### Work instruction A:
Write down the part of the fishing video page starting with "Use code SAVE10" and going on through "January MONSTERBASS Box.", copying it word for word.

### Passage provided:
* * *
Jan 20, 2021 Fishing Tips

Click here to subscribe to Alex Rudd Fishing here.

 Click here to check out the 👕ARF Merch.

Check out the gear mentioned in this video using the links below

KVD Flatside

3XD

Red Eye Shad

Rod

Reel

Line

Click here to subscribe to our channel for Pro tips and Bait breakdowns on a monthly basis.

Join today and save $10 off your first box. 
Use code SAVE10 at checkout.  JOIN NOW

#strikekingfishing #bassfishing #fishingsubscriptionbox #MONSTERBASS #alexruddfishing

Video transcript:



Alex Rudd:
What's up, MONSTERBASS Channel. Thank you guys for taking time out of your busy day, your busy week to come hang out with us and to watch this video. For you guys that don't know who I am, my name is Alex Rudd, I own and operate the Alex Rudd Fishing channel. And I also help to pick the bass that come in your Southern Region Box every single month. You probably have seen my ugly mug in that little pamphlet that you get every month. And you guys also saw my ugly mug on a sticker that came in a box a few months ago. And I'm sorry that you had to see me, but hopefully you stuck that sticker somewhere nice so that everybody else has to feel your pain. It's well, but guys, today we're going to be talking about the January MONSTERBASS Box.
* * *
[Rendered chart images]
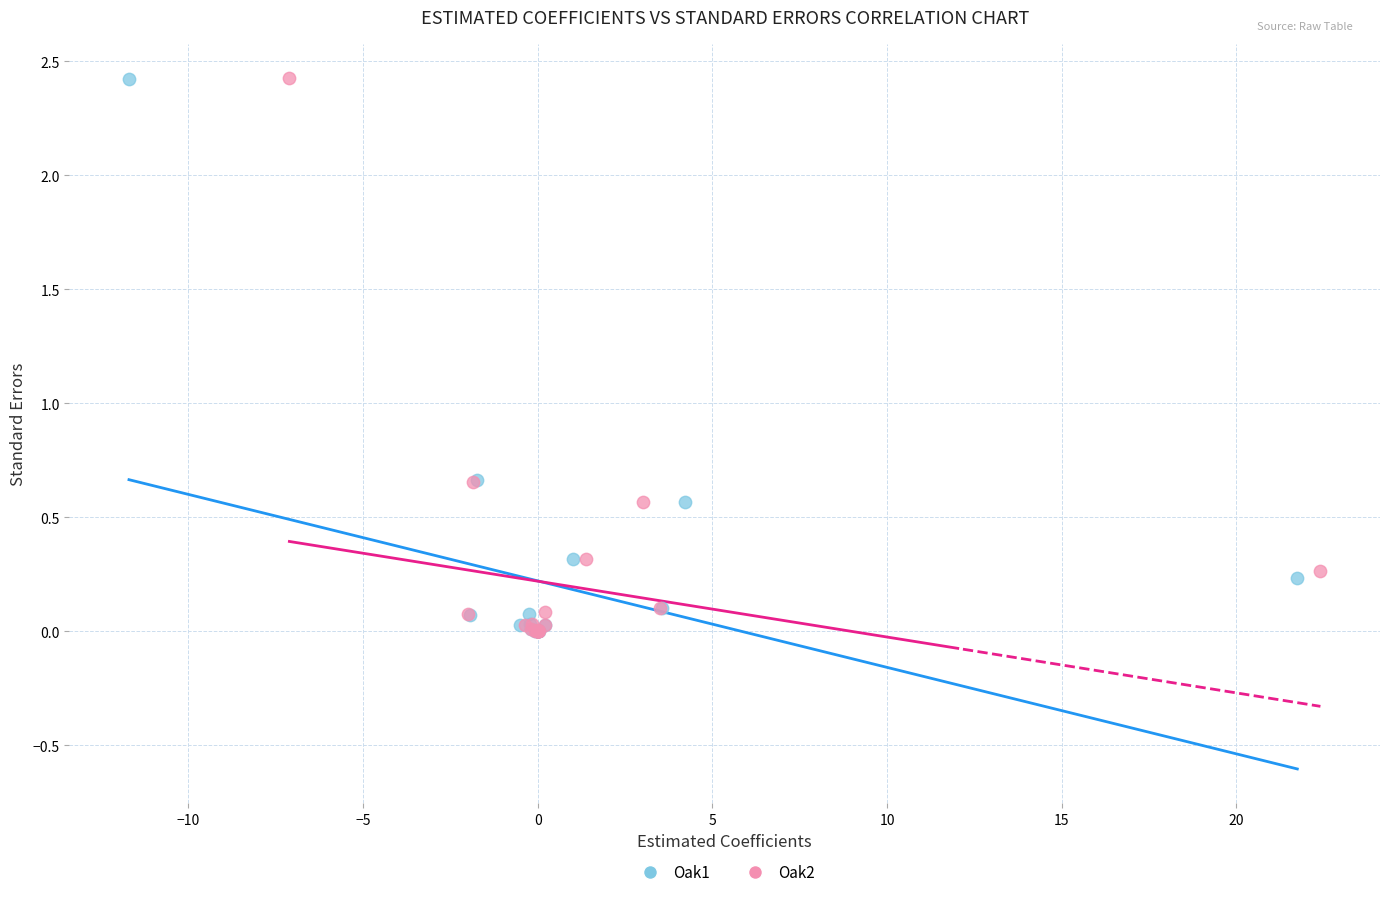

Which series has the largest Y range (max minus min)?

Oak2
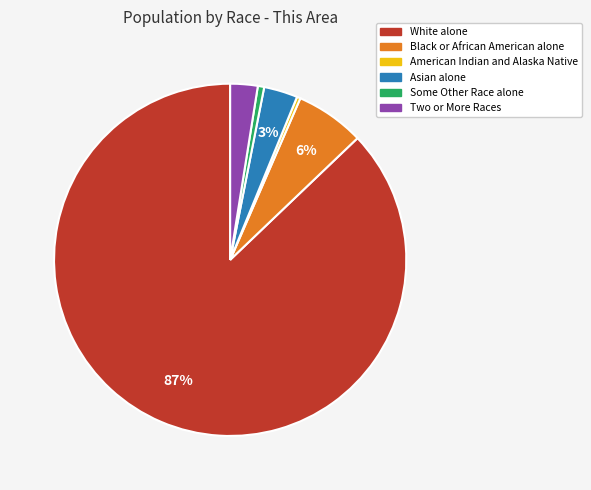

What is the majority slice?

White alone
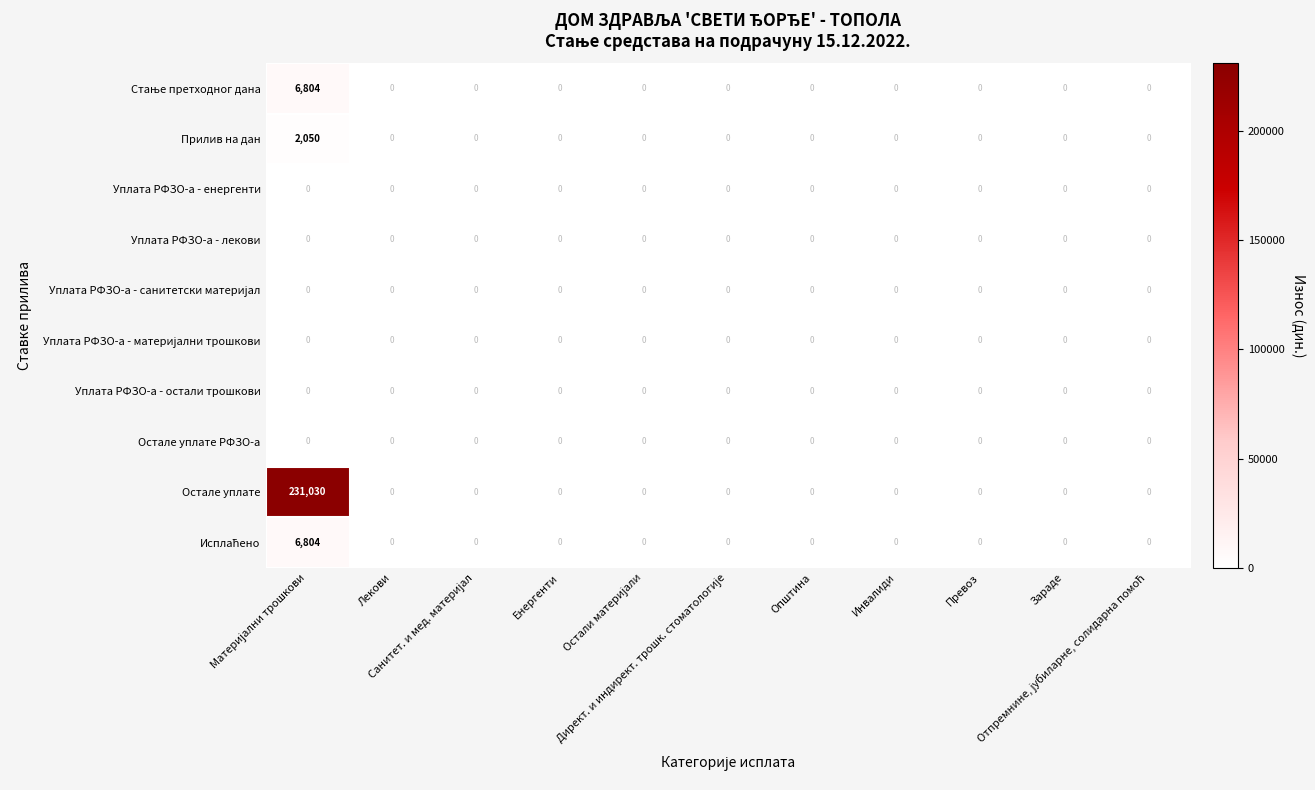

What is the average value of the Остале уплате series?

21003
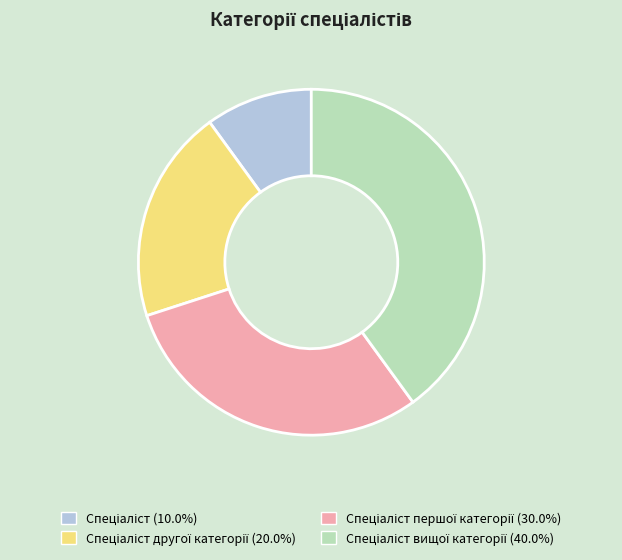

Does any single category account for the majority?

No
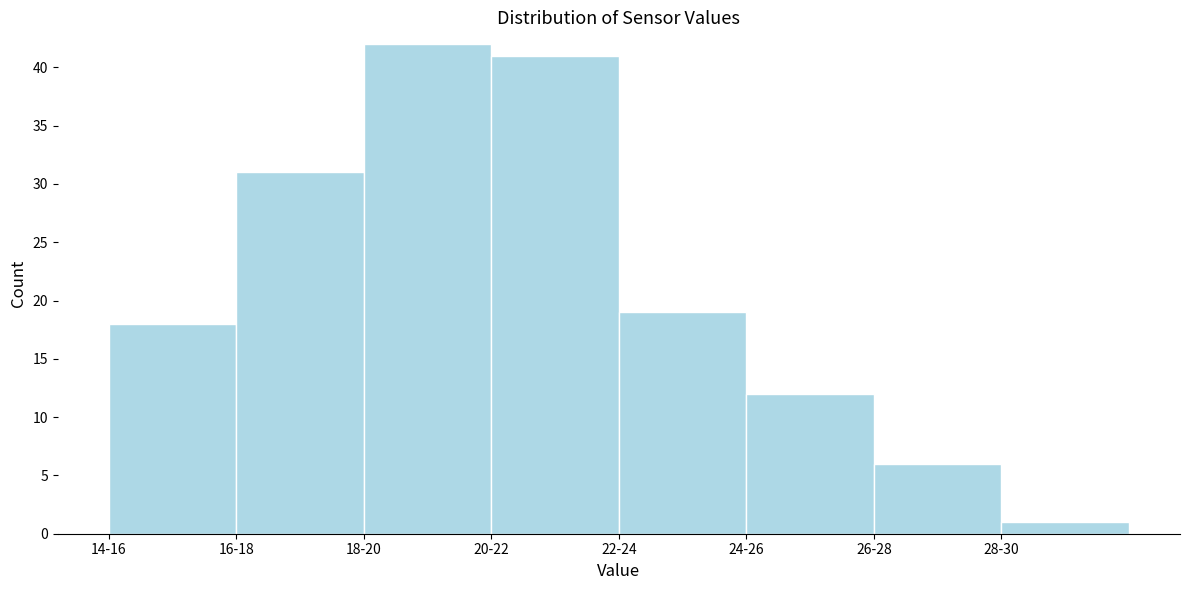

Reading left to right, extract all data points from this chart.

14-16=18	16-18=31	18-20=42	20-22=41	22-24=19	24-26=12	26-28=6	28-30=1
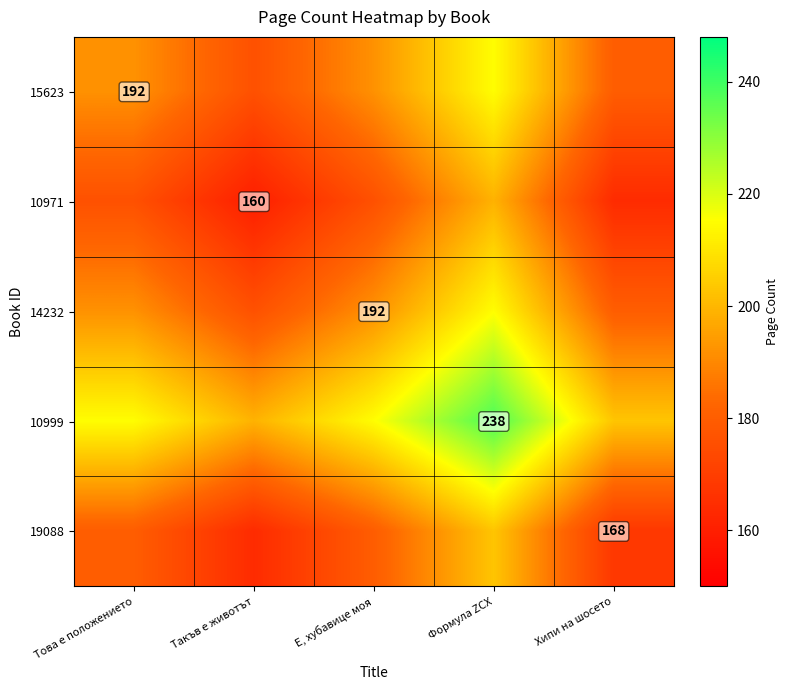

The value of 10999 at Това е положението is 215. True or false?

True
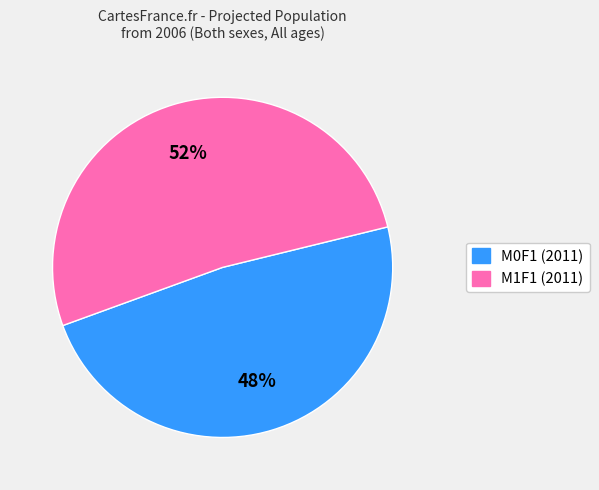

Does any single category account for the majority?

Yes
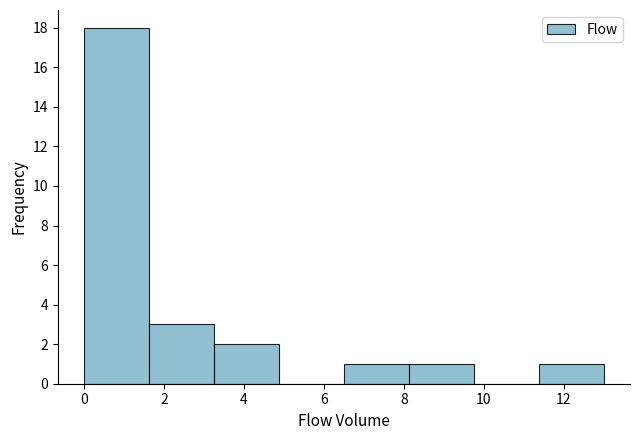

Reading left to right, transcribe this chart: for each bar, give the range it covers on the x-axis and its height. Neither the bar edges nor the heights are printed on the chart, so give them approximately, as read against the axes.

0.0 to 1.6: 18
1.6 to 3.2: 3
3.2 to 4.8: 2
4.8 to 6.6: 0
6.6 to 8.2: 1
8.2 to 9.8: 1
9.8 to 11.4: 0
11.4 to 13.0: 1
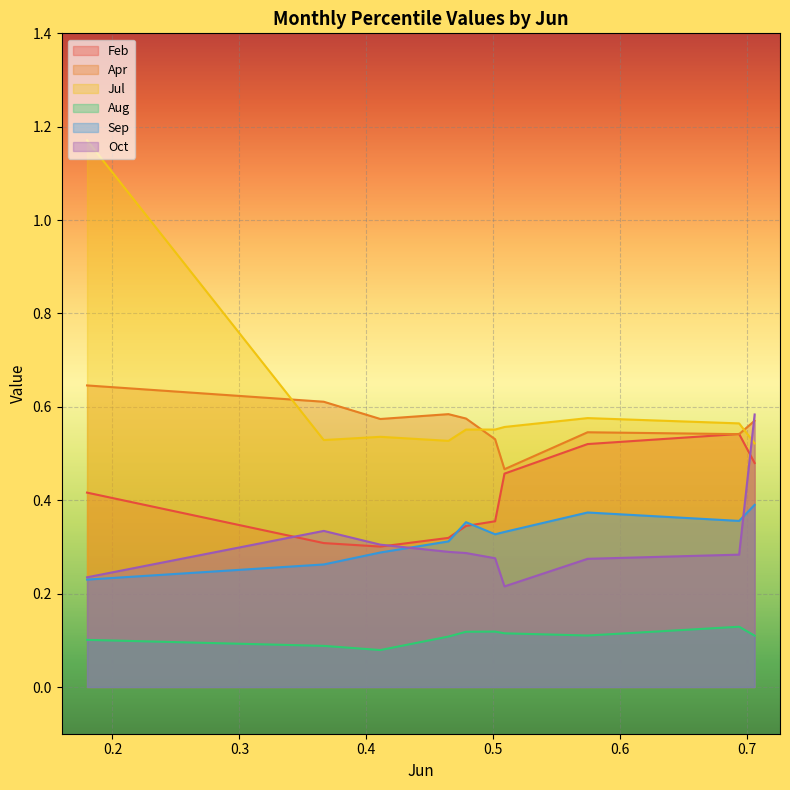

Count the number of data series in this chart.

6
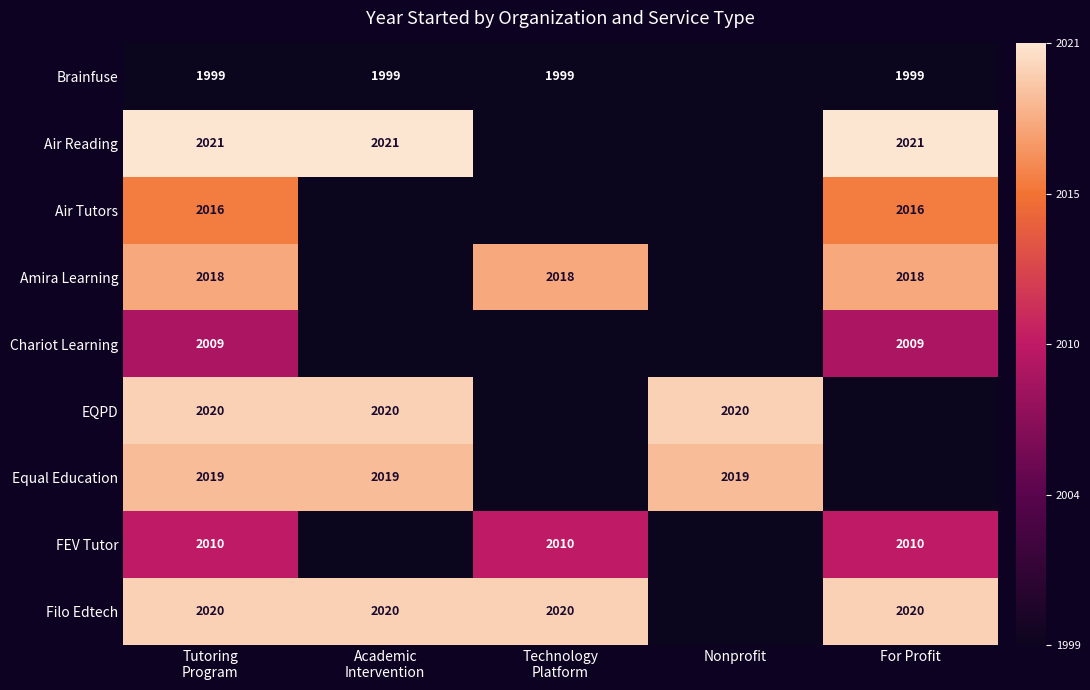

Is it true that Brainfuse equals 2669 at For Profit?

False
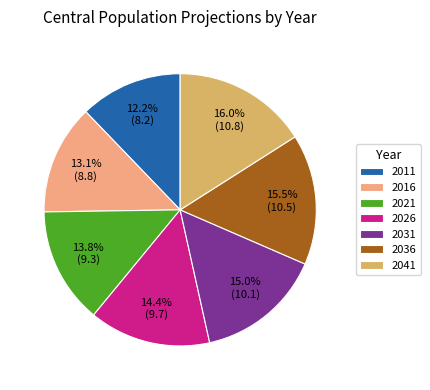

Between 2041 and 2026, which is larger?

2041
* * *
### Work instruction B:
Please pull every line of text from all of the chart records verbatim, leaving the pictures out.

### Reply A:
Use code SAVE10 at checkout.  JOIN NOW

#strikekingfishing #bassfishing #fishingsubscriptionbox #MONSTERBASS #alexruddfishing

Video transcript:



Alex Rudd:
What's up, MONSTERBASS Channel. Thank you guys for taking time out of your busy day, your busy week to come hang out with us and to watch this video. For you guys that don't know who I am, my name is Alex Rudd, I own and operate the Alex Rudd Fishing channel. And I also help to pick the bass that come in your Southern Region Box every single month. You probably have seen my ugly mug in that little pamphlet that you get every month. And you guys also saw my ugly mug on a sticker that came in a box a few months ago. And I'm sorry that you had to see me, but hopefully you stuck that sticker somewhere nice so that everybody else has to feel your pain. It's well, but guys, today we're going to be talking about the January MONSTERBASS Box.

### Reply B:
Which series has the largest Y range (max minus min)?

Oak2

What is the majority slice?

White alone

What is the average value of the Остале уплате series?

21003

Does any single category account for the majority?

No

Reading left to right, extract all data points from this chart.

14-16=18	16-18=31	18-20=42	20-22=41	22-24=19	24-26=12	26-28=6	28-30=1

The value of 10999 at Това е положението is 215. True or false?

True

Does any single category account for the majority?

Yes

Reading left to right, transcribe this chart: for each bar, give the range it covers on the x-axis and its height. Neither the bar edges nor the heights are printed on the chart, so give them approximately, as read against the axes.

0.0 to 1.6: 18
1.6 to 3.2: 3
3.2 to 4.8: 2
4.8 to 6.6: 0
6.6 to 8.2: 1
8.2 to 9.8: 1
9.8 to 11.4: 0
11.4 to 13.0: 1

Count the number of data series in this chart.

6

Is it true that Brainfuse equals 2669 at For Profit?

False

Between 2041 and 2026, which is larger?

2041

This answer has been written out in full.